Guess it kinda makes sense a little more.... I always wanted to have pictures taken with one of my girlfriends.... no one ever would.... and it's a fight with tiff.... im just ugly and no one wants an ongoing remembrance of me... probably why there is only one pic of me in tiff's room and tons of jim... not because jim means more but because he is more attractive than me.... is that good or bad? I dunno.... but really... im ugly and the sooner i just accept the fact that I am and that no girl will ever be attracted to me, the better.
1 comment:
Bob, I'm saying this because in all honesty I think you need to hear the truth from someone who is willing to be honest to you.
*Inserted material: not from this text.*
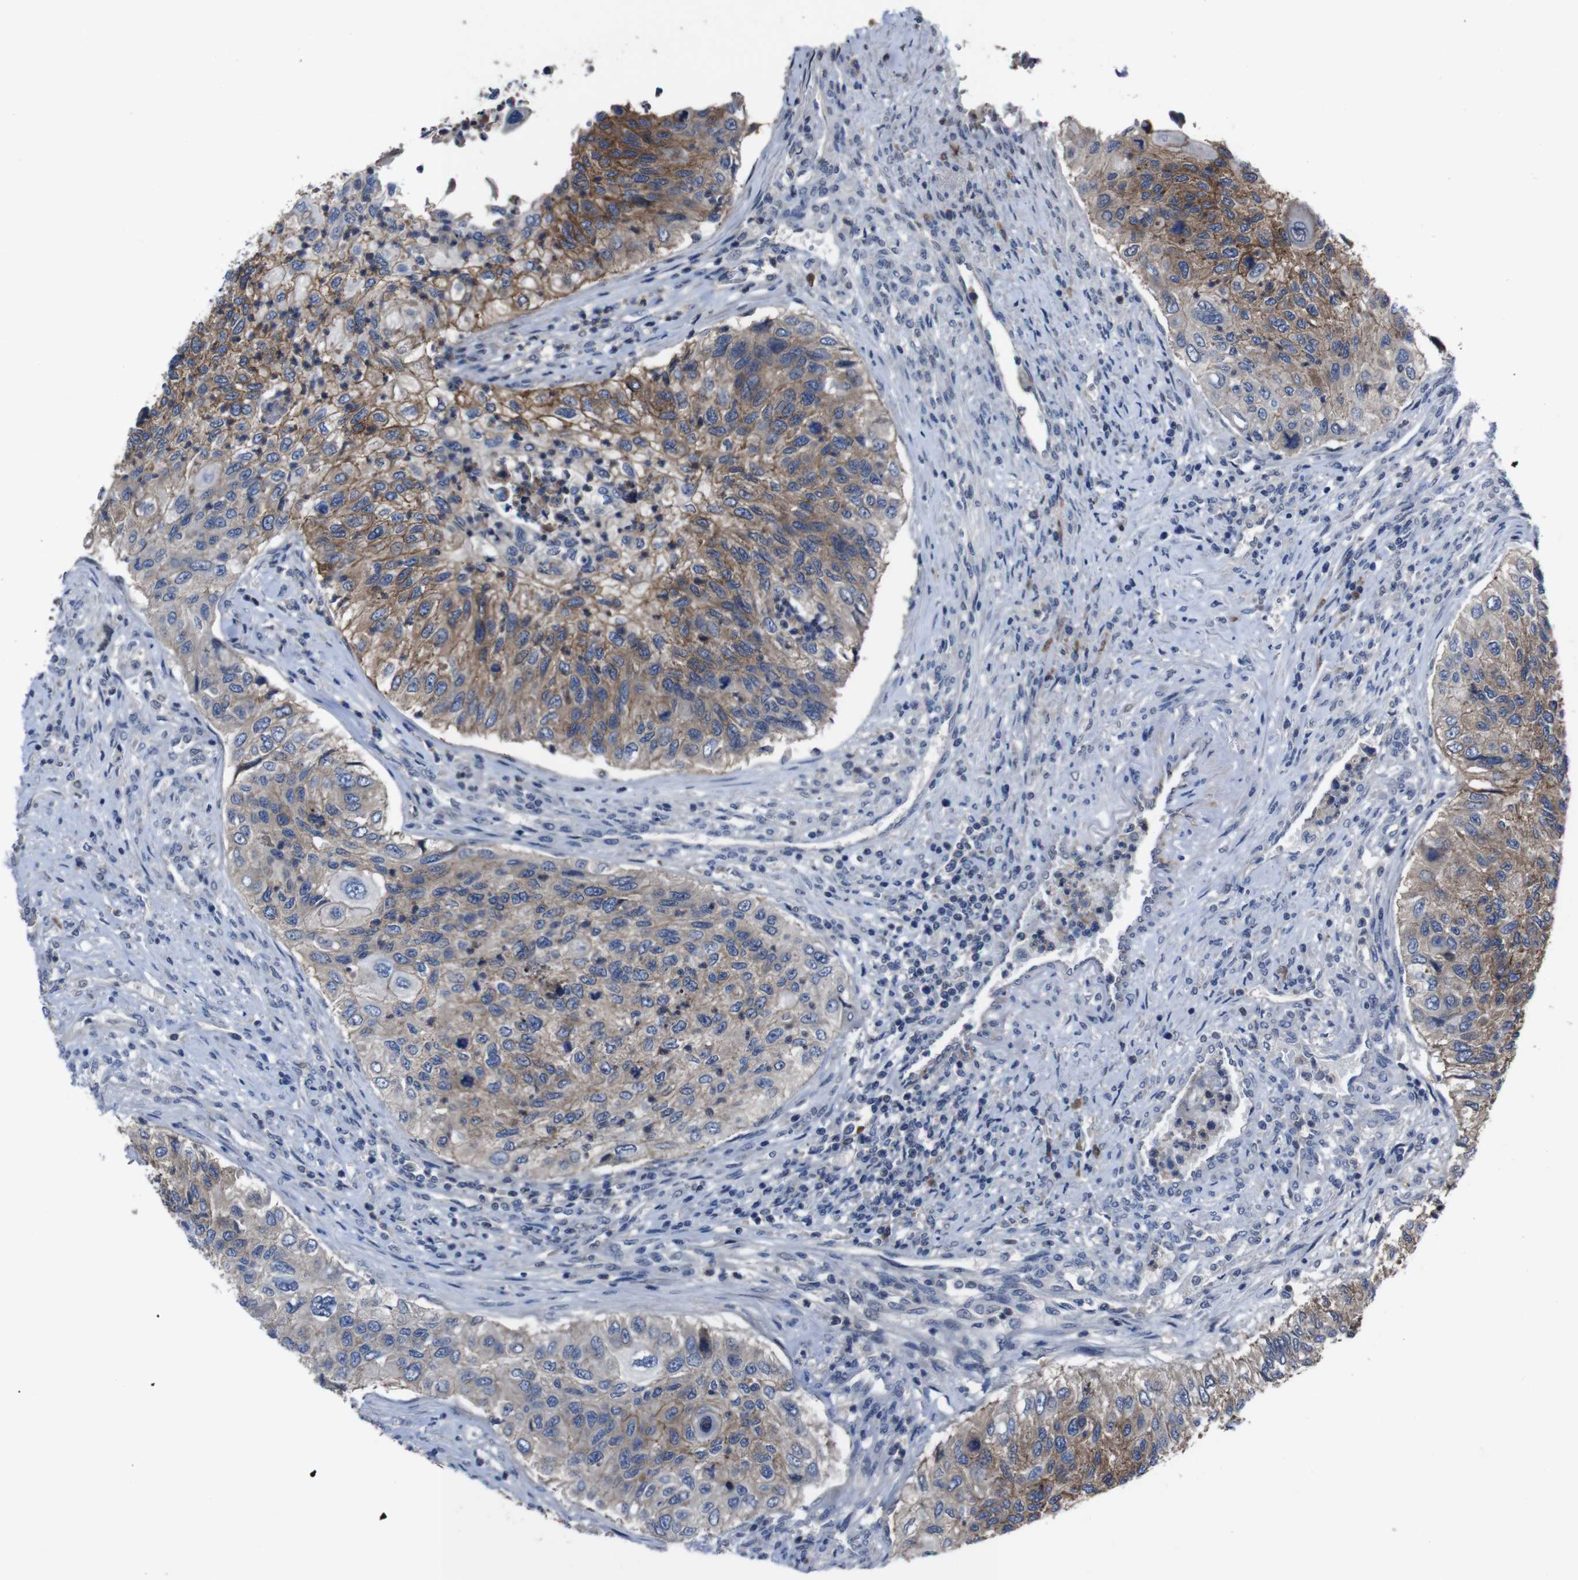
{"staining": {"intensity": "moderate", "quantity": ">75%", "location": "cytoplasmic/membranous"}, "tissue": "urothelial cancer", "cell_type": "Tumor cells", "image_type": "cancer", "snomed": [{"axis": "morphology", "description": "Urothelial carcinoma, High grade"}, {"axis": "topography", "description": "Urinary bladder"}], "caption": "Immunohistochemistry (IHC) image of urothelial cancer stained for a protein (brown), which shows medium levels of moderate cytoplasmic/membranous expression in about >75% of tumor cells.", "gene": "SEMA4B", "patient": {"sex": "female", "age": 60}}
I look at your picture in your blog and I don't see this ugliness that you talk about. As a friend, and not in a perverted way, I see a very attractive man in that picture. A man with a good heart and the kindness and love of Christ. I totally understand how you feel when you say you look at yourself in the mirror and what you see is ugliness because I do the exact same thing. I doubt so much that I will ever find someone because I'm not attractive, but in reality I have several girls that flirt with me and that tells me that I am attractive enough for someone to want to be with me. I know you love tiff, but it's a one way relationship if she can't make her mind up on what she wants and until she can she is just going to break your heart bro. I have something else to say, but I'll e-mail you about it.